EXERCISE INPUT ::
* * * *

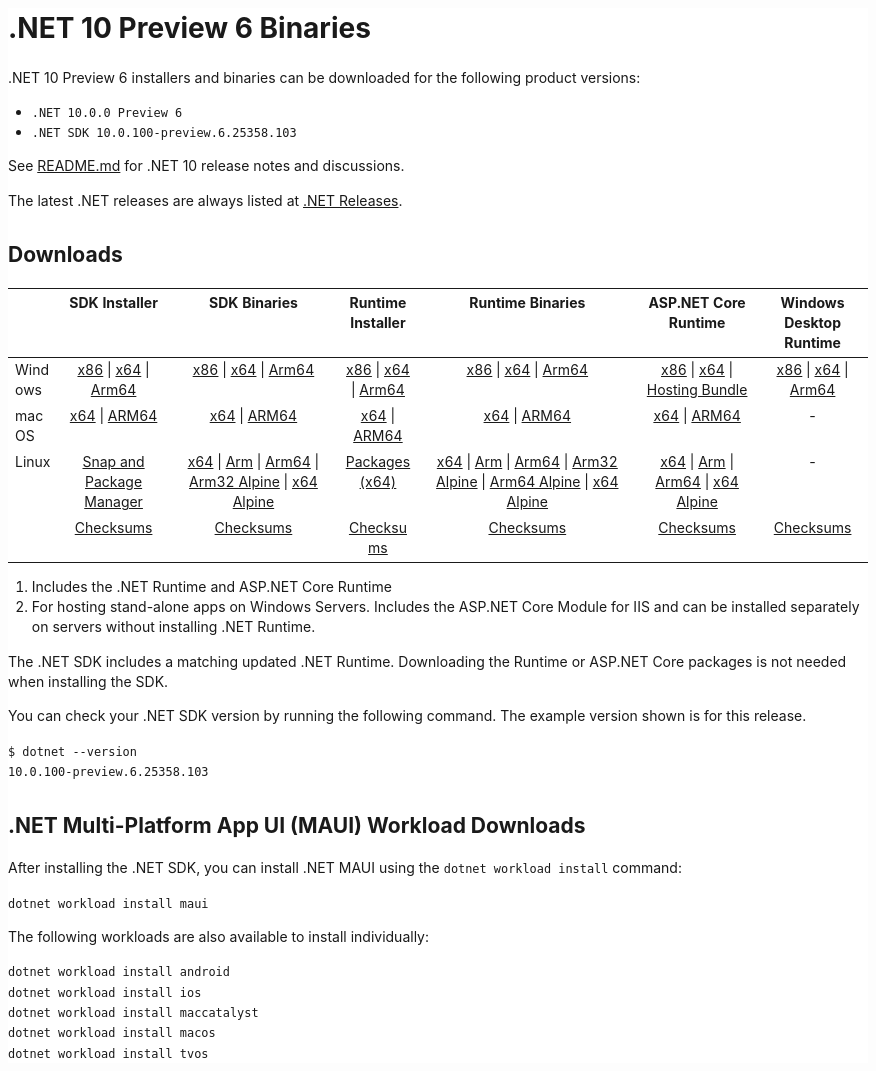 # .NET 10 Preview 6 Binaries

.NET 10 Preview 6 installers and binaries can be downloaded for the following product versions:

- `.NET 10.0.0 Preview 6`
- `.NET SDK 10.0.100-preview.6.25358.103`

See [README.md](README.md) for .NET 10 release notes and discussions.

The latest .NET releases are always listed at [.NET Releases](../../README.md).

## Downloads

|           | SDK Installer                        | SDK Binaries                 | Runtime Installer                                        | Runtime Binaries                                 | ASP.NET Core Runtime           |Windows Desktop Runtime          |
| --------- | :------------------------------------------:     | :----------------------:                 | :---------------------------:                            | :-------------------------:                      | :-----------------:            | :-----------------:            |
| Windows   | [x86][dotnet-sdk-win-x86.exe] \| [x64][dotnet-sdk-win-x64.exe] \| [Arm64][dotnet-sdk-win-arm64.exe] | [x86][dotnet-sdk-win-x86.zip] \| [x64][dotnet-sdk-win-x64.zip] \|  [Arm64][dotnet-sdk-win-arm64.zip] | [x86][dotnet-runtime-win-x86.exe] \| [x64][dotnet-runtime-win-x64.exe] \| [Arm64][dotnet-runtime-win-arm64.exe] | [x86][dotnet-runtime-win-x86.zip] \| [x64][dotnet-runtime-win-x64.zip] \| [Arm64][dotnet-runtime-win-arm64.zip] | [x86][aspnetcore-runtime-win-x86.exe] \| [x64][aspnetcore-runtime-win-x64.exe] \| [Hosting Bundle][dotnet-hosting-win.exe] | [x86][windowsdesktop-runtime-win-x86.exe] \| [x64][windowsdesktop-runtime-win-x64.exe] \| [Arm64][windowsdesktop-runtime-win-arm64.exe] |
| macOS     | [x64][dotnet-sdk-osx-x64.pkg] \| [ARM64][dotnet-sdk-osx-arm64.pkg] | [x64][dotnet-sdk-osx-x64.tar.gz] \| [ARM64][dotnet-sdk-osx-arm64.tar.gz]  | [x64][dotnet-runtime-osx-x64.pkg] \| [ARM64][dotnet-runtime-osx-arm64.pkg] | [x64][dotnet-runtime-osx-x64.tar.gz] \| [ARM64][dotnet-runtime-osx-arm64.tar.gz]| [x64][aspnetcore-runtime-osx-x64.tar.gz] \| [ARM64][aspnetcore-runtime-osx-arm64.tar.gz] | - |
| Linux     |  [Snap and Package Manager](../../install-linux.md)  | [x64][dotnet-sdk-linux-x64.tar.gz] \| [Arm][dotnet-sdk-linux-arm.tar.gz]  \| [Arm64][dotnet-sdk-linux-arm64.tar.gz] \| [Arm32 Alpine][dotnet-sdk-linux-musl-arm.tar.gz]  \| [x64 Alpine][dotnet-sdk-linux-musl-x64.tar.gz] | [Packages (x64)][linux-packages] | [x64][dotnet-runtime-linux-x64.tar.gz] \| [Arm][dotnet-runtime-linux-arm.tar.gz] \| [Arm64][dotnet-runtime-linux-arm64.tar.gz] \| [Arm32 Alpine][dotnet-runtime-linux-musl-arm.tar.gz] \| [Arm64 Alpine][dotnet-runtime-linux-musl-arm64.tar.gz] \| [x64 Alpine][dotnet-runtime-linux-musl-x64.tar.gz]  | [x64][aspnetcore-runtime-linux-x64.tar.gz]  \| [Arm][aspnetcore-runtime-linux-arm.tar.gz] \| [Arm64][aspnetcore-runtime-linux-arm64.tar.gz] \| [x64 Alpine][aspnetcore-runtime-linux-musl-x64.tar.gz] | - |
|  | [Checksums][checksums-sdk]                             | [Checksums][checksums-sdk]                                      | [Checksums][checksums-runtime]                             | [Checksums][checksums-runtime]  | [Checksums][checksums-runtime]  | [Checksums][checksums-runtime] |

1. Includes the .NET Runtime and ASP.NET Core Runtime
2. For hosting stand-alone apps on Windows Servers. Includes the ASP.NET Core Module for IIS and can be installed separately on servers without installing .NET Runtime.

The .NET SDK includes a matching updated .NET Runtime. Downloading the Runtime or ASP.NET Core packages is not needed when installing the SDK.

You can check your .NET SDK version by running the following command. The example version shown is for this release.

```console
$ dotnet --version
10.0.100-preview.6.25358.103
```

## .NET Multi-Platform App UI (MAUI) Workload Downloads

 After installing the .NET SDK, you can install .NET MAUI using the `dotnet workload install` command:

 ```console
 dotnet workload install maui
 ```

 The following workloads are also available to install individually:

 ```console
 dotnet workload install android
 dotnet workload install ios
 dotnet workload install maccatalyst
 dotnet workload install macos
 dotnet workload install tvos
 ```


[checksums-runtime]: https://builds.dotnet.microsoft.com/dotnet/checksums/10.0.0-preview.5-sha.txt
[checksums-sdk]: https://builds.dotnet.microsoft.com/dotnet/checksums/10.0.0-preview.5-sha.txt
[linux-packages]: ../../install-linux.md
[//]: # ( Runtime 10.0.0-preview.6)
[dotnet-runtime-linux-arm.tar.gz]: https://builds.dotnet.microsoft.com/dotnet/Runtime/10.0.0-preview.6.25358.103/dotnet-runtime-10.0.0-preview.6.25358.103-linux-arm.tar.gz
[dotnet-runtime-linux-arm64.tar.gz]: https://builds.dotnet.microsoft.com/dotnet/Runtime/10.0.0-preview.6.25358.103/dotnet-runtime-10.0.0-preview.6.25358.103-linux-arm64.tar.gz
[dotnet-runtime-linux-musl-arm.tar.gz]: https://builds.dotnet.microsoft.com/dotnet/Runtime/10.0.0-preview.6.25358.103/dotnet-runtime-10.0.0-preview.6.25358.103-linux-musl-arm.tar.gz
[dotnet-runtime-linux-musl-arm64.tar.gz]: https://builds.dotnet.microsoft.com/dotnet/Runtime/10.0.0-preview.6.25358.103/dotnet-runtime-10.0.0-preview.6.25358.103-linux-musl-arm64.tar.gz
[dotnet-runtime-linux-musl-x64.tar.gz]: https://builds.dotnet.microsoft.com/dotnet/Runtime/10.0.0-preview.6.25358.103/dotnet-runtime-10.0.0-preview.6.25358.103-linux-musl-x64.tar.gz
[dotnet-runtime-linux-x64.tar.gz]: https://builds.dotnet.microsoft.com/dotnet/Runtime/10.0.0-preview.6.25358.103/dotnet-runtime-10.0.0-preview.6.25358.103-linux-x64.tar.gz
[dotnet-runtime-osx-arm64.pkg]: https://builds.dotnet.microsoft.com/dotnet/Runtime/10.0.0-preview.6.25358.103/dotnet-runtime-10.0.0-preview.6.25358.103-osx-arm64.pkg
[dotnet-runtime-osx-arm64.tar.gz]: https://builds.dotnet.microsoft.com/dotnet/Runtime/10.0.0-preview.6.25358.103/dotnet-runtime-10.0.0-preview.6.25358.103-osx-arm64.tar.gz
[dotnet-runtime-osx-x64.pkg]: https://builds.dotnet.microsoft.com/dotnet/Runtime/10.0.0-preview.6.25358.103/dotnet-runtime-10.0.0-preview.6.25358.103-osx-x64.pkg
[dotnet-runtime-osx-x64.tar.gz]: https://builds.dotnet.microsoft.com/dotnet/Runtime/10.0.0-preview.6.25358.103/dotnet-runtime-10.0.0-preview.6.25358.103-osx-x64.tar.gz
[dotnet-runtime-win-arm64.exe]: https://builds.dotnet.microsoft.com/dotnet/Runtime/10.0.0-preview.6.25358.103/dotnet-runtime-10.0.0-preview.6.25358.103-win-arm64.exe
[dotnet-runtime-win-arm64.zip]: https://builds.dotnet.microsoft.com/dotnet/Runtime/10.0.0-preview.6.25358.103/dotnet-runtime-10.0.0-preview.6.25358.103-win-arm64.zip
[dotnet-runtime-win-x64.exe]: https://builds.dotnet.microsoft.com/dotnet/Runtime/10.0.0-preview.6.25358.103/dotnet-runtime-10.0.0-preview.6.25358.103-win-x64.exe
[dotnet-runtime-win-x64.zip]: https://builds.dotnet.microsoft.com/dotnet/Runtime/10.0.0-preview.6.25358.103/dotnet-runtime-10.0.0-preview.6.25358.103-win-x64.zip
[dotnet-runtime-win-x86.exe]: https://builds.dotnet.microsoft.com/dotnet/Runtime/10.0.0-preview.6.25358.103/dotnet-runtime-10.0.0-preview.6.25358.103-win-x86.exe
[dotnet-runtime-win-x86.zip]: https://builds.dotnet.microsoft.com/dotnet/Runtime/10.0.0-preview.6.25358.103/dotnet-runtime-10.0.0-preview.6.25358.103-win-x86.zip
[//]: # ( WindowsDesktop 10.0.0-preview.6)
[windowsdesktop-runtime-win-arm64.exe]: https://builds.dotnet.microsoft.com/dotnet/WindowsDesktop/10.0.0-preview.6.25358.103/windowsdesktop-runtime-10.0.0-preview.6.25358.103-win-arm64.exe
[windowsdesktop-runtime-win-x64.exe]: https://builds.dotnet.microsoft.com/dotnet/WindowsDesktop/10.0.0-preview.6.25358.103/windowsdesktop-runtime-10.0.0-preview.6.25358.103-win-x64.exe
[windowsdesktop-runtime-win-x86.exe]: https://builds.dotnet.microsoft.com/dotnet/WindowsDesktop/10.0.0-preview.6.25358.103/windowsdesktop-runtime-10.0.0-preview.6.25358.103-win-x86.exe
[//]: # ( ASP 10.0.0-preview.6)
[aspnetcore-runtime-linux-arm.tar.gz]: https://builds.dotnet.microsoft.com/dotnet/aspnetcore/Runtime/10.0.0-preview.6.25358.103/aspnetcore-runtime-10.0.0-preview.6.25358.103-linux-arm.tar.gz
[aspnetcore-runtime-linux-arm64.tar.gz]: https://builds.dotnet.microsoft.com/dotnet/aspnetcore/Runtime/10.0.0-preview.6.25358.103/aspnetcore-runtime-10.0.0-preview.6.25358.103-linux-arm64.tar.gz
[aspnetcore-runtime-linux-musl-x64.tar.gz]: https://builds.dotnet.microsoft.com/dotnet/aspnetcore/Runtime/10.0.0-preview.6.25358.103/aspnetcore-runtime-10.0.0-preview.6.25358.103-linux-musl-x64.tar.gz
[aspnetcore-runtime-linux-x64.tar.gz]: https://builds.dotnet.microsoft.com/dotnet/aspnetcore/Runtime/10.0.0-preview.6.25358.103/aspnetcore-runtime-10.0.0-preview.6.25358.103-linux-x64.tar.gz
[aspnetcore-runtime-osx-arm64.tar.gz]: https://builds.dotnet.microsoft.com/dotnet/aspnetcore/Runtime/10.0.0-preview.6.25358.103/aspnetcore-runtime-10.0.0-preview.6.25358.103-osx-arm64.tar.gz
[aspnetcore-runtime-osx-x64.tar.gz]: https://builds.dotnet.microsoft.com/dotnet/aspnetcore/Runtime/10.0.0-preview.6.25358.103/aspnetcore-runtime-10.0.0-preview.6.25358.103-osx-x64.tar.gz
[aspnetcore-runtime-win-x64.exe]: https://builds.dotnet.microsoft.com/dotnet/aspnetcore/Runtime/10.0.0-preview.6.25358.103/aspnetcore-runtime-10.0.0-preview.6.25358.103-win-x64.exe
[aspnetcore-runtime-win-x86.exe]: https://builds.dotnet.microsoft.com/dotnet/aspnetcore/Runtime/10.0.0-preview.6.25358.103/aspnetcore-runtime-10.0.0-preview.6.25358.103-win-x86.exe
[dotnet-hosting-win.exe]: https://builds.dotnet.microsoft.com/dotnet/aspnetcore/Runtime/10.0.0-preview.6.25358.103/dotnet-hosting-10.0.0-preview.6.25358.103-win.exe
[//]: # ( SDK 10.0.100-preview.6)
[dotnet-sdk-linux-arm.tar.gz]: https://builds.dotnet.microsoft.com/dotnet/Sdk/10.0.100-preview.6.25358.103/dotnet-sdk-10.0.100-preview.6.25358.103-linux-arm.tar.gz
[dotnet-sdk-linux-arm64.tar.gz]: https://builds.dotnet.microsoft.com/dotnet/Sdk/10.0.100-preview.6.25358.103/dotnet-sdk-10.0.100-preview.6.25358.103-linux-arm64.tar.gz
[dotnet-sdk-linux-musl-arm.tar.gz]: https://builds.dotnet.microsoft.com/dotnet/Sdk/10.0.100-preview.6.25358.103/dotnet-sdk-10.0.100-preview.6.25358.103-linux-musl-arm.tar.gz
[dotnet-sdk-linux-musl-x64.tar.gz]: https://builds.dotnet.microsoft.com/dotnet/Sdk/10.0.100-preview.6.25358.103/dotnet-sdk-10.0.100-preview.6.25358.103-linux-musl-x64.tar.gz
[dotnet-sdk-linux-x64.tar.gz]: https://builds.dotnet.microsoft.com/dotnet/Sdk/10.0.100-preview.6.25358.103/dotnet-sdk-10.0.100-preview.6.25358.103-linux-x64.tar.gz
[dotnet-sdk-osx-arm64.pkg]: https://builds.dotnet.microsoft.com/dotnet/Sdk/10.0.100-preview.6.25358.103/dotnet-sdk-10.0.100-preview.6.25358.103-osx-arm64.pkg
[dotnet-sdk-osx-arm64.tar.gz]: https://builds.dotnet.microsoft.com/dotnet/Sdk/10.0.100-preview.6.25358.103/dotnet-sdk-10.0.100-preview.6.25358.103-osx-arm64.tar.gz
[dotnet-sdk-osx-x64.pkg]: https://builds.dotnet.microsoft.com/dotnet/Sdk/10.0.100-preview.6.25358.103/dotnet-sdk-10.0.100-preview.6.25358.103-osx-x64.pkg
[dotnet-sdk-osx-x64.tar.gz]: https://builds.dotnet.microsoft.com/dotnet/Sdk/10.0.100-preview.6.25358.103/dotnet-sdk-10.0.100-preview.6.25358.103-osx-x64.tar.gz
[dotnet-sdk-win-arm64.exe]: https://builds.dotnet.microsoft.com/dotnet/Sdk/10.0.100-preview.6.25358.103/dotnet-sdk-10.0.100-preview.6.25358.103-win-arm64.exe
[dotnet-sdk-win-arm64.zip]: https://builds.dotnet.microsoft.com/dotnet/Sdk/10.0.100-preview.6.25358.103/dotnet-sdk-10.0.100-preview.6.25358.103-win-arm64.zip
[dotnet-sdk-win-x64.exe]: https://builds.dotnet.microsoft.com/dotnet/Sdk/10.0.100-preview.6.25358.103/dotnet-sdk-10.0.100-preview.6.25358.103-win-x64.exe
[dotnet-sdk-win-x64.zip]: https://builds.dotnet.microsoft.com/dotnet/Sdk/10.0.100-preview.6.25358.103/dotnet-sdk-10.0.100-preview.6.25358.103-win-x64.zip
[dotnet-sdk-win-x86.exe]: https://builds.dotnet.microsoft.com/dotnet/Sdk/10.0.100-preview.6.25358.103/dotnet-sdk-10.0.100-preview.6.25358.103-win-x86.exe
[dotnet-sdk-win-x86.zip]: https://builds.dotnet.microsoft.com/dotnet/Sdk/10.0.100-preview.6.25358.103/dotnet-sdk-10.0.100-preview.6.25358.103-win-x86.zip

* * * *

EXERCISE PROMPT :: Please work out how many lines in the material contain the word "following" and state only that number.

TASK SOLUTION :: 3